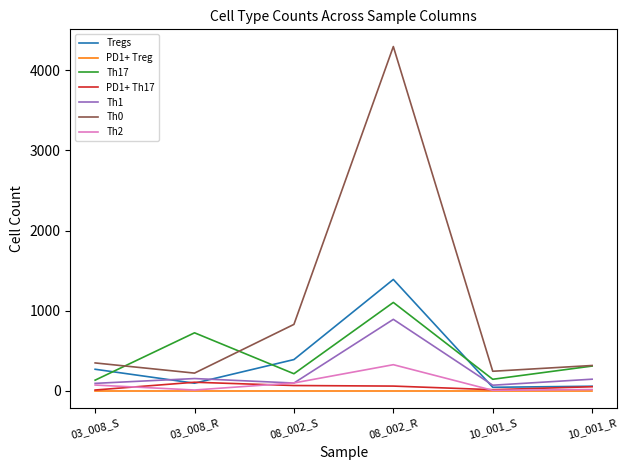

How many lines are shown in the chart?

7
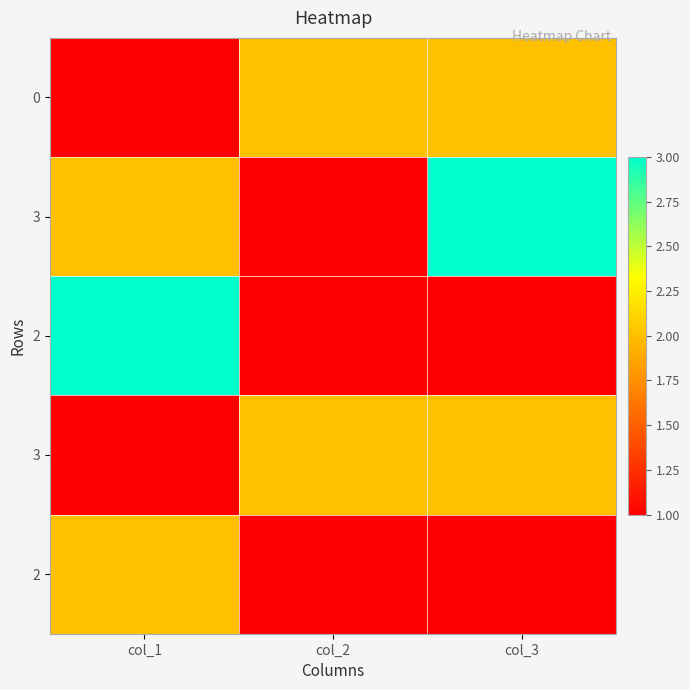

At which category is the sum across all series the highest?

col_1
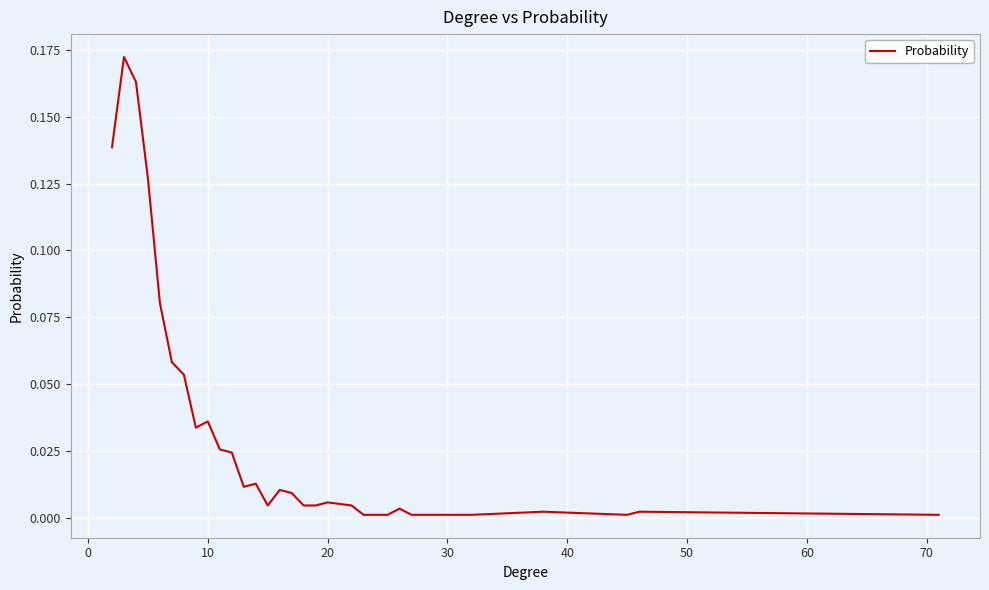

Count the number of data series in this chart.

1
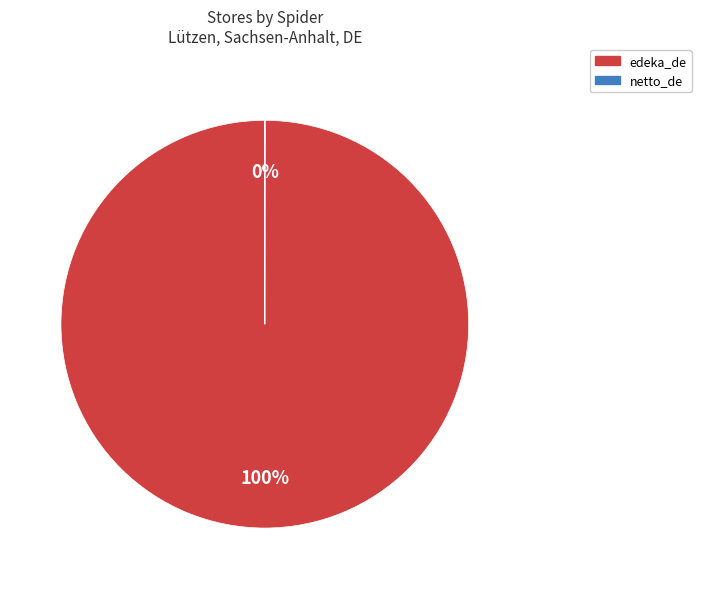

To the nearest percent, what is the difference between the largest and smallest slice percentages?

100%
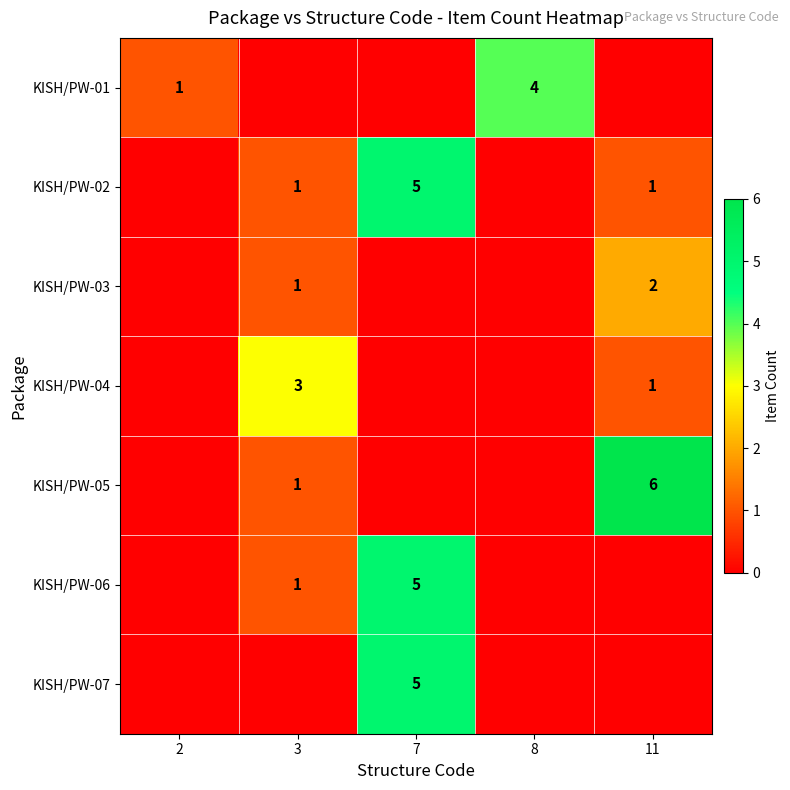

Is it true that KISH/PW-02 equals 1 at 3?

True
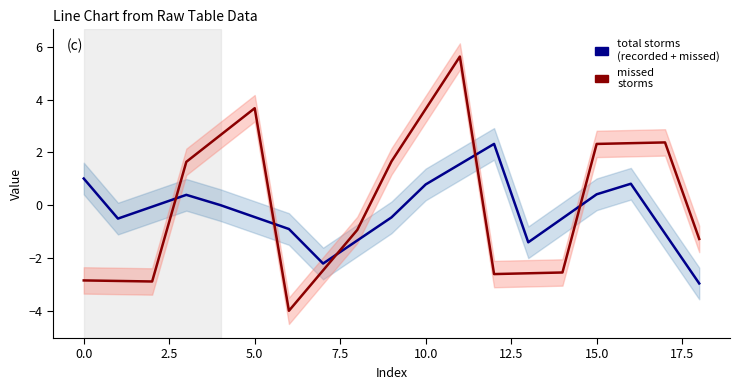

Which series has the largest total across all categories?

missed
storms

★ ★ ★ ★ ★ ★ ★

> [Task statement]:
Report how many lines of the records above contain the string "across", matching case exactly, and give only that number.

> [Response to the exercise]:
2